AIM OF THE TASK
Please extract each line of the listing below that contains the word "this".

STUDY MATERIAL

◆ ◆ ◆

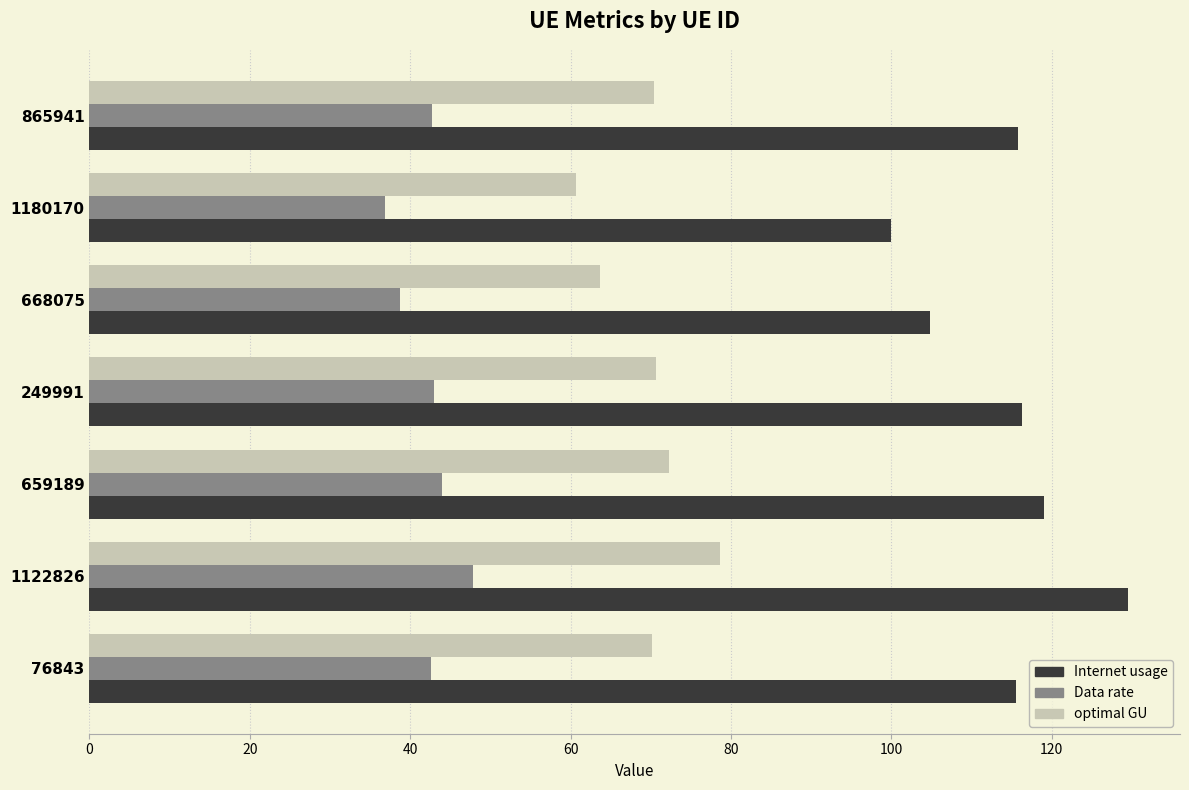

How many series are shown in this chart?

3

◆ ◆ ◆

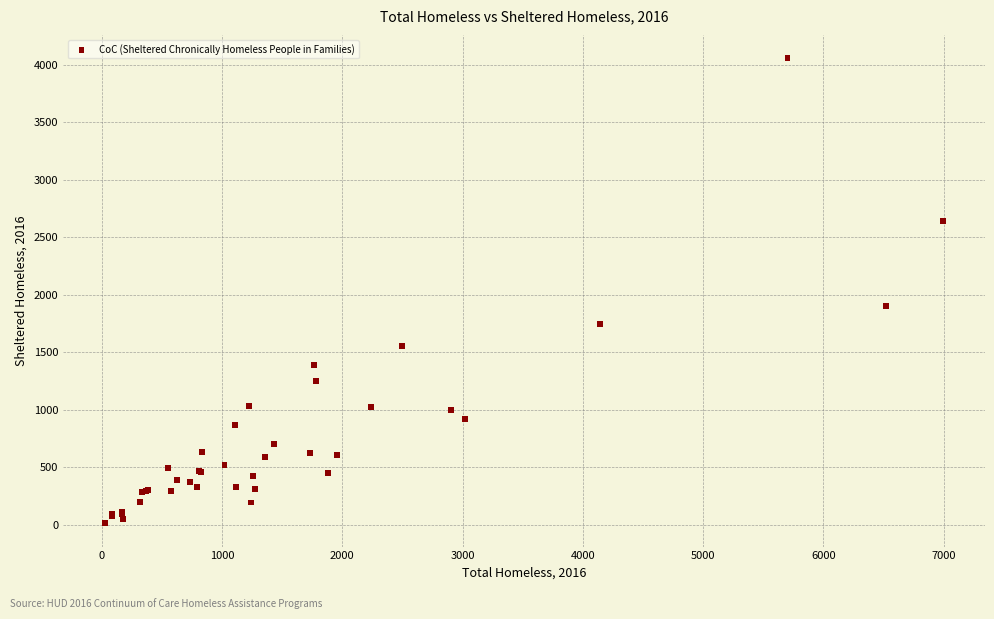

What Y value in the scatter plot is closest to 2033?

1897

◆ ◆ ◆

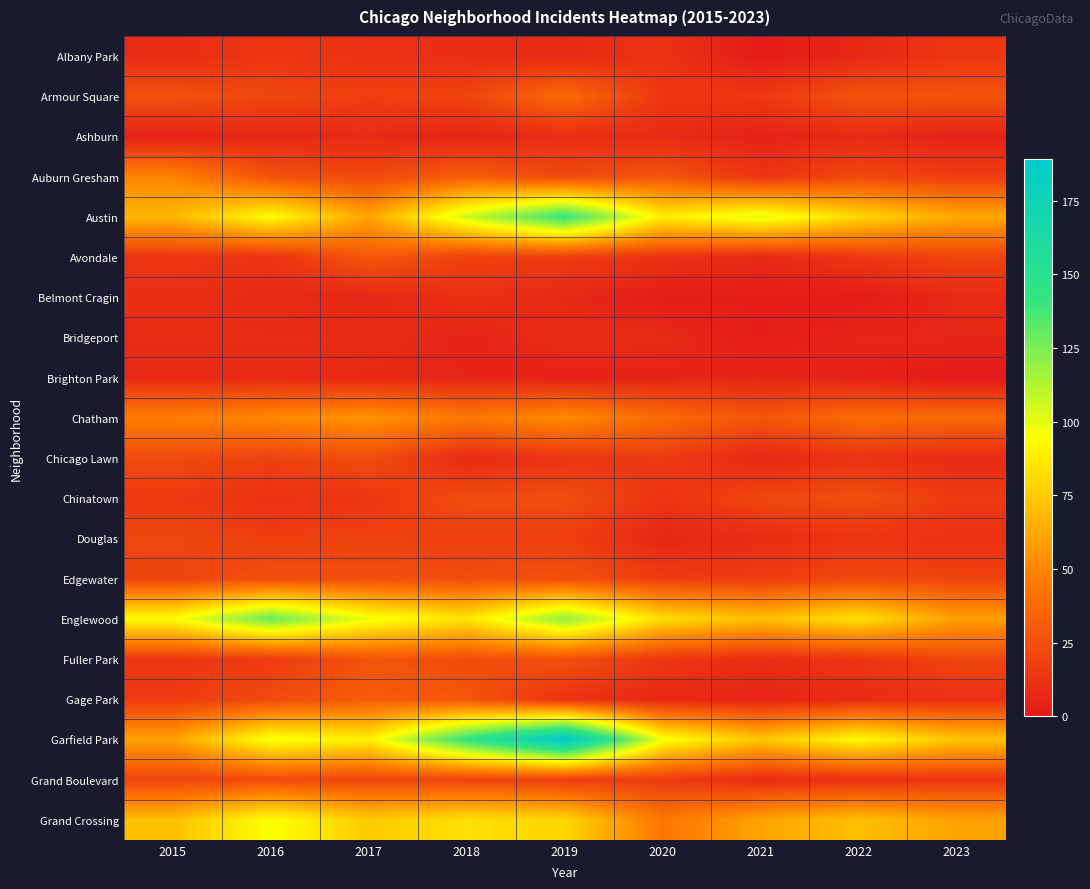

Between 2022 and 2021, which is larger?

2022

◆ ◆ ◆

TASK RESPONSE
How many series are shown in this chart?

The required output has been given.